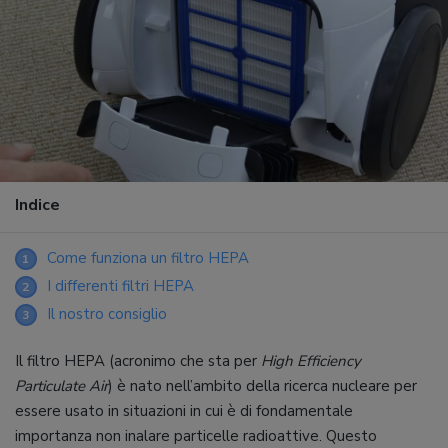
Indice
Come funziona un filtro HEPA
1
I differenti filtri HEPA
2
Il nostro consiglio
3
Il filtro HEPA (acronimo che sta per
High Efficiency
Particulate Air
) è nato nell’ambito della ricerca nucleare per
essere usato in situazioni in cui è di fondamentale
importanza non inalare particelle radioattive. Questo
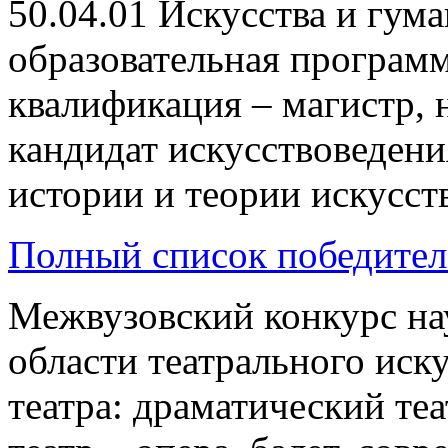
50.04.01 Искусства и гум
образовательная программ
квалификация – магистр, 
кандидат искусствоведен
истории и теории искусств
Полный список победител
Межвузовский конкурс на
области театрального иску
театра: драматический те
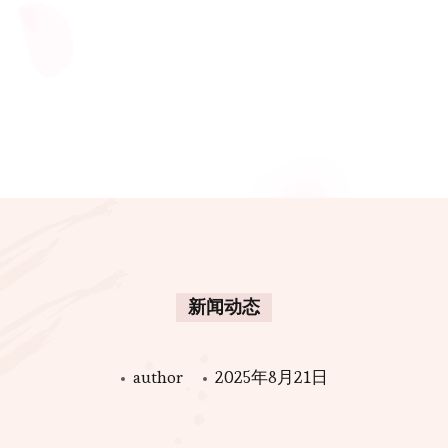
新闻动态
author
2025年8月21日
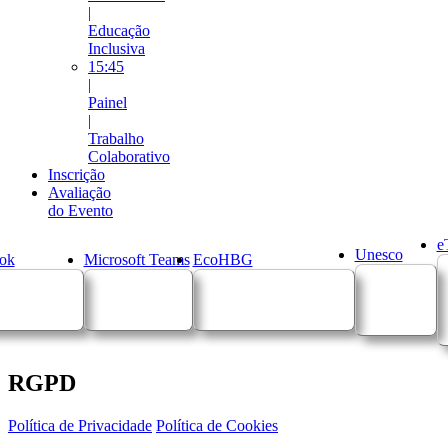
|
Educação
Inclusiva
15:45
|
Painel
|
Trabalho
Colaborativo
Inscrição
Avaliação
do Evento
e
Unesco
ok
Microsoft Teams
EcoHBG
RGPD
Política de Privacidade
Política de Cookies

********************

— WHAT YOU WILL DO —
Any picture found in the data is to be skipped while the rest is copied exactly.

— ANSWER TO THIS EXERCISE —
Indice
Come funziona un filtro HEPA
1
I differenti filtri HEPA
2
Il nostro consiglio
3
Il filtro HEPA (acronimo che sta per
High Efficiency
Particulate Air
) è nato nell’ambito della ricerca nucleare per
essere usato in situazioni in cui è di fondamentale
importanza non inalare particelle radioattive. Questo
50.04.01 Искусства и гум
образовательная программ
квалификация – магистр, 
кандидат искусствоведен
истории и теории искусств
Полный список победител
Межвузовский конкурс на
области театрального иску
театра: драматический те
新闻动态
author
2025年8月21日
|
Educação
Inclusiva
15:45
|
Painel
|
Trabalho
Colaborativo
Inscrição
Avaliação
do Evento
e
Unesco
ok
Microsoft Teams
EcoHBG
RGPD
Política de Privacidade
Política de Cookies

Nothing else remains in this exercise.